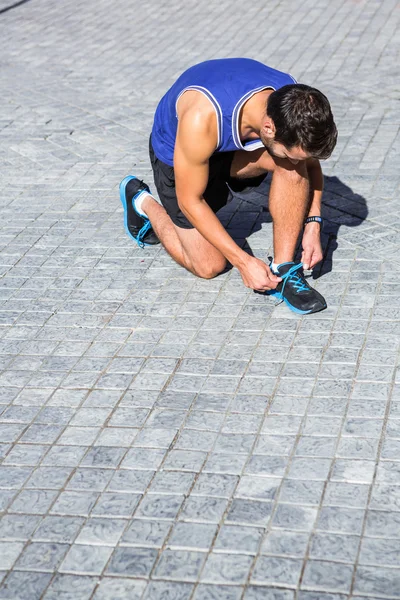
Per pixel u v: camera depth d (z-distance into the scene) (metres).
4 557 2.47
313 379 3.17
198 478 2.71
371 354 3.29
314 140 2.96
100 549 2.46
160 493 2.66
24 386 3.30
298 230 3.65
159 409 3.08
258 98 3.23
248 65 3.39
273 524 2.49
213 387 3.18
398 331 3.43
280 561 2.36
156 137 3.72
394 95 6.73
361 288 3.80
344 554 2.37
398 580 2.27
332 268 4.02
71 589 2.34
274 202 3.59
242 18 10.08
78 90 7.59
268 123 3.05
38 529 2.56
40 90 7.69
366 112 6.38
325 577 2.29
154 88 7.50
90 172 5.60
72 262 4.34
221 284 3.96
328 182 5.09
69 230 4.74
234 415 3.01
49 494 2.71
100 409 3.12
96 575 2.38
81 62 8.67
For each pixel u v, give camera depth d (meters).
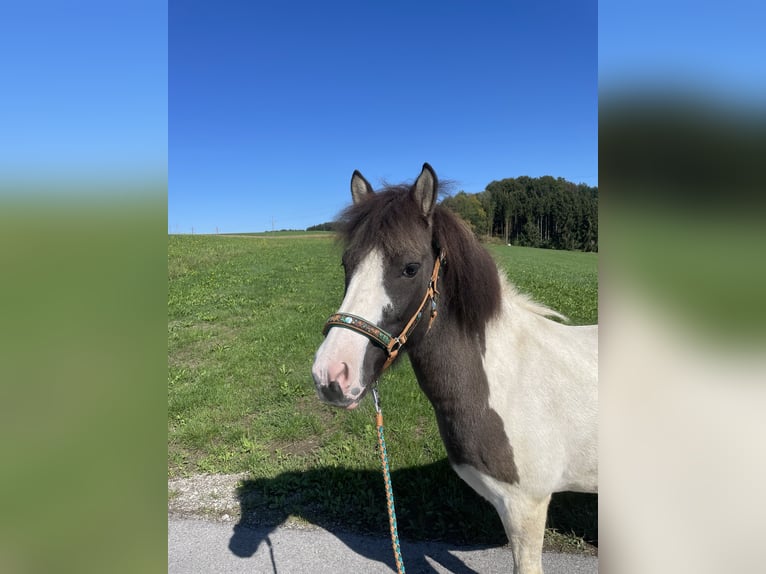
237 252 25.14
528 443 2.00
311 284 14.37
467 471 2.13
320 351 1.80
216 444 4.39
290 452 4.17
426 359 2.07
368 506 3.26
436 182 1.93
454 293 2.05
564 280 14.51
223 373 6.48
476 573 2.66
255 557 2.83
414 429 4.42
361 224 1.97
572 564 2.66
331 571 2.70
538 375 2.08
* * *
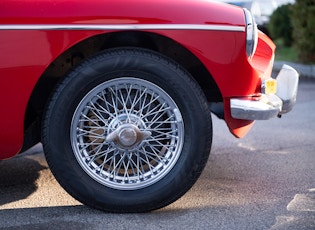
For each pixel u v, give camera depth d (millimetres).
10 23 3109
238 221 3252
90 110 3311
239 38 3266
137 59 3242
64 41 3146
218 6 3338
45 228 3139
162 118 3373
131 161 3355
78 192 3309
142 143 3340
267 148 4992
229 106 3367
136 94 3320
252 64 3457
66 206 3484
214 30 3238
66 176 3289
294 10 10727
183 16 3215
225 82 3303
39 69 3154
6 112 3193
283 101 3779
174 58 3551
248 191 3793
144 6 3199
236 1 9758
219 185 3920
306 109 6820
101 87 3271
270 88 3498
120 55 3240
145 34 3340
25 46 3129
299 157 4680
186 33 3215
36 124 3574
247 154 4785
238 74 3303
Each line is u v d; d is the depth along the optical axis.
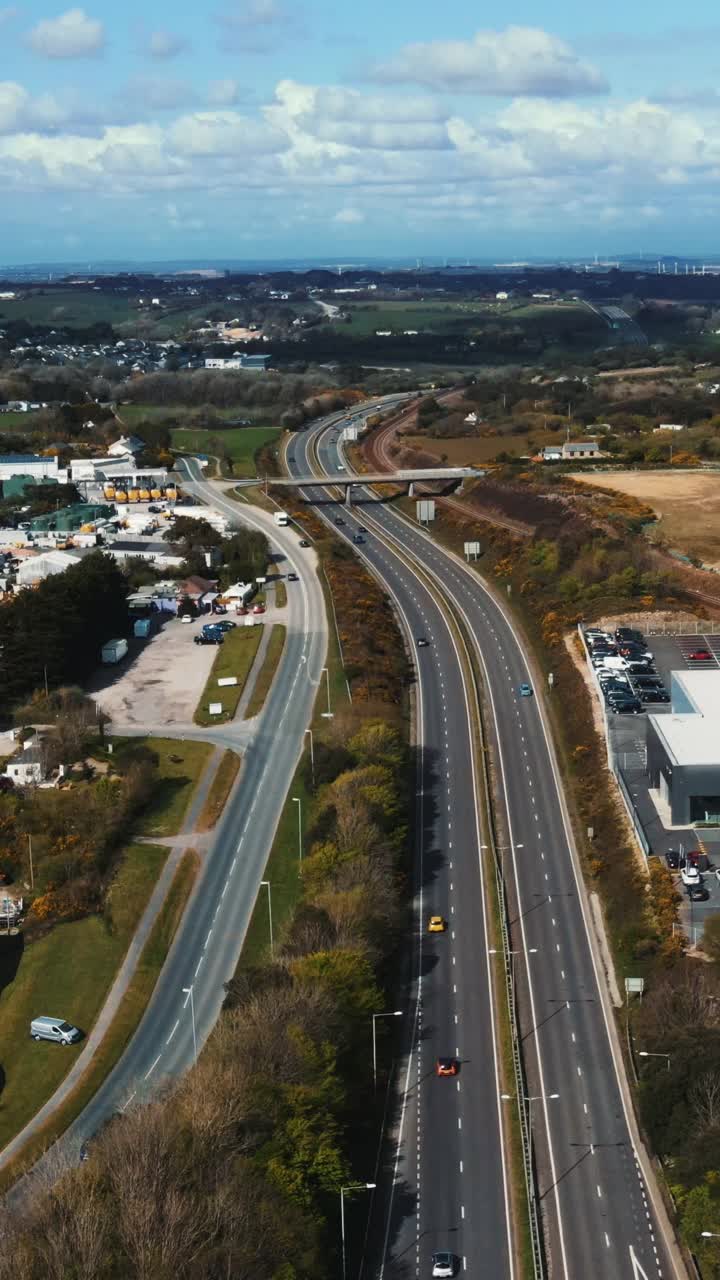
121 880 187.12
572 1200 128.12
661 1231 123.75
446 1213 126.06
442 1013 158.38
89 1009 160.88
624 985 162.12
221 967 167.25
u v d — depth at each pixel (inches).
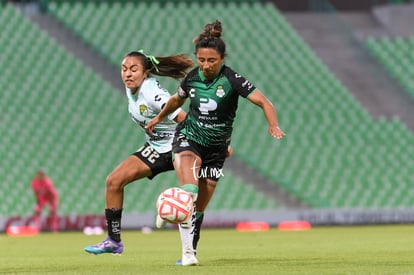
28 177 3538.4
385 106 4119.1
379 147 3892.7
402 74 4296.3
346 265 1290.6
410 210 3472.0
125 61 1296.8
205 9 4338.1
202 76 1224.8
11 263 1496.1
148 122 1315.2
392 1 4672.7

[How to complete this task]: Only the lines above from the line with "238 221 3252" to the line with "306 109 6820", those two lines included, should be reproduced exactly.

[Answer area]:
238 221 3252
90 110 3311
239 38 3266
137 59 3242
64 41 3146
218 6 3338
45 228 3139
162 118 3373
131 161 3355
78 192 3309
142 143 3340
267 148 4992
229 106 3367
136 94 3320
252 64 3457
66 206 3484
214 30 3238
66 176 3289
294 10 10727
183 16 3215
225 82 3303
39 69 3154
6 112 3193
283 101 3779
174 58 3551
248 191 3793
144 6 3199
236 1 9758
219 185 3920
306 109 6820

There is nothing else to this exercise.